2.1.4         DO-160F (2007)

DO-160 does not mention aircraft level tests, but deals purely with conducted and radiated susceptibility of systems and sub-systems.  It is however referenced by ARP5583.  It also has categories for the maximum conducted susceptibility for different types of systems.  These levels appear to be loosely based on the generic transfer functions in AC 20-158 Appendix 1, p. 20-38.

2.1.5         Users Guide for AC/AMJ 20-1317 (1999)

This document is dated and is superseded by FAA 14 CFR, AC20-158, and ARP 5583.

2.2        Application of Certification Documents to CEM HIRF Analysis

The certification documents briefly described in section 1 of this chapter provide the basis for defining the nature and extent of CEM HIRF analysis that might be logically performed in support of aircraft certification.  The HIRF analysis parallels the requirements for certification testing with a focus on the LLSC and LLSF modeling.  If comparisons are desired between predictions and measurements, it is necessary to obtain detailed information concerning the measurement instrumentation, including antennas and the way in which the measurements were made (e.g. number of points per frequency decade, bandwidth averaging, antenna aperture size, etc.). 

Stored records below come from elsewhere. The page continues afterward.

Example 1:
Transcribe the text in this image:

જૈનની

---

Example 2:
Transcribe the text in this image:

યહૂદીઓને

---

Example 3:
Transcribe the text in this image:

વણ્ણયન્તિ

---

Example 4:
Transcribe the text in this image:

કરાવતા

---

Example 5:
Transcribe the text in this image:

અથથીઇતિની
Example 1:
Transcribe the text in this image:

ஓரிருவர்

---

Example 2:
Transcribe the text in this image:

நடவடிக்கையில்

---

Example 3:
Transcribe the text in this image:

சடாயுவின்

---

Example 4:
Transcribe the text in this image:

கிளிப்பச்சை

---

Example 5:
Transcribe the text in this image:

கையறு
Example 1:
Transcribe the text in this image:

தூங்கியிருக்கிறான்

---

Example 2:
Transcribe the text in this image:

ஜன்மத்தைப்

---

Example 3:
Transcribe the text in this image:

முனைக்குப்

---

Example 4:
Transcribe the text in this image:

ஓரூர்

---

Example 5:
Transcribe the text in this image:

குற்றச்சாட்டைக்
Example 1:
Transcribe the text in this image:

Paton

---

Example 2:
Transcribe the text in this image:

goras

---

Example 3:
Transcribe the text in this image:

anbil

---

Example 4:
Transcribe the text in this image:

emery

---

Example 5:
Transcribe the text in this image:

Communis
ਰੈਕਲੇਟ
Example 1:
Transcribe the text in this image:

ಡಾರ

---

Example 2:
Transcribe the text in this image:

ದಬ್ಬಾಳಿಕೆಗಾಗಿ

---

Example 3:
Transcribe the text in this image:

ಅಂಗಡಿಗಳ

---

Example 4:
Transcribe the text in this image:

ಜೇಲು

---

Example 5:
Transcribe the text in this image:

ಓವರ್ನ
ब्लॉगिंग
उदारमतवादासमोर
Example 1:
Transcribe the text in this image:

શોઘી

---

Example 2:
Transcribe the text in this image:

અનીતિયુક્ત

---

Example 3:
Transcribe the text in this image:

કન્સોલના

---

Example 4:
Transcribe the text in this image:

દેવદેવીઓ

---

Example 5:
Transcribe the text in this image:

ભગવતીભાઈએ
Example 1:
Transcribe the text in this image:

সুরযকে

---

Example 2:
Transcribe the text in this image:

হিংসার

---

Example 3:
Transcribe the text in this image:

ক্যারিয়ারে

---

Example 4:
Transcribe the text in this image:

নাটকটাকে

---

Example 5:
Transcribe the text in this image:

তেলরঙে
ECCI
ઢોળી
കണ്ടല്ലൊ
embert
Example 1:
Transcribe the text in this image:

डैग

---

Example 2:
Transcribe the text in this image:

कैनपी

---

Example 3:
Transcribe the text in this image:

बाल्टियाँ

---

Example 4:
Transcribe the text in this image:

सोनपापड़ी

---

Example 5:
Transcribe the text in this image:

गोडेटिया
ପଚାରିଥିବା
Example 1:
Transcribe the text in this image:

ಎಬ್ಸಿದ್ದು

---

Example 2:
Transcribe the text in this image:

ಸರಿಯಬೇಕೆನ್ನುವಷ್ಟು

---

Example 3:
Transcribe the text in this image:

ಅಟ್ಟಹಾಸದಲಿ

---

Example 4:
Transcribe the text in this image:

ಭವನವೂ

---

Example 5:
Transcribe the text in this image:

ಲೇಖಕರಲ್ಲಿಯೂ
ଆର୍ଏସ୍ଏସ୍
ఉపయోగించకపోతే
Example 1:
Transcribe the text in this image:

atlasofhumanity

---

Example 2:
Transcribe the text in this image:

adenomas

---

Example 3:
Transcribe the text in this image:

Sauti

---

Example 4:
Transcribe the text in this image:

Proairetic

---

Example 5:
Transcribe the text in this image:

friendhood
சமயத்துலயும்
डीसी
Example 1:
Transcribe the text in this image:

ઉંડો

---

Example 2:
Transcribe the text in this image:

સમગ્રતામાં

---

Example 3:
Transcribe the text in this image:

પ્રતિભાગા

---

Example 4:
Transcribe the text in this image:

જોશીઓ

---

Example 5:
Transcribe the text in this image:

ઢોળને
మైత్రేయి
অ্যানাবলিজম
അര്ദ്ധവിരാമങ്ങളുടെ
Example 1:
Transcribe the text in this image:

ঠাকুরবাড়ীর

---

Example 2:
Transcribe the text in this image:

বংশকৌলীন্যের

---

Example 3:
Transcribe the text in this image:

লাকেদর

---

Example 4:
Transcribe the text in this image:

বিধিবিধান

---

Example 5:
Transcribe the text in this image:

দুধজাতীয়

For general HIRF computations, it is important to include in the model enough complexity, lossy material and structural accuracy to ensure adequate model fidelity.  In particular, it is most important to include:

• Realistically complex cables harnesses with representative numbers of conductors and branching throughout the aircraft
• Lossy material (distributed in aircraft cavities or loaded into the walls) which adjust the cavity Q and/or decay time to the typical measured value range
• Models of the apertures of antennas which are representative of typical receive antennas used in aircraft testing
• Post processing of prediction data to incorporate appropriate features of recommended measurement in ARP5583 which include 5% bandwidth averaging and specific numbers of points per frequency decade.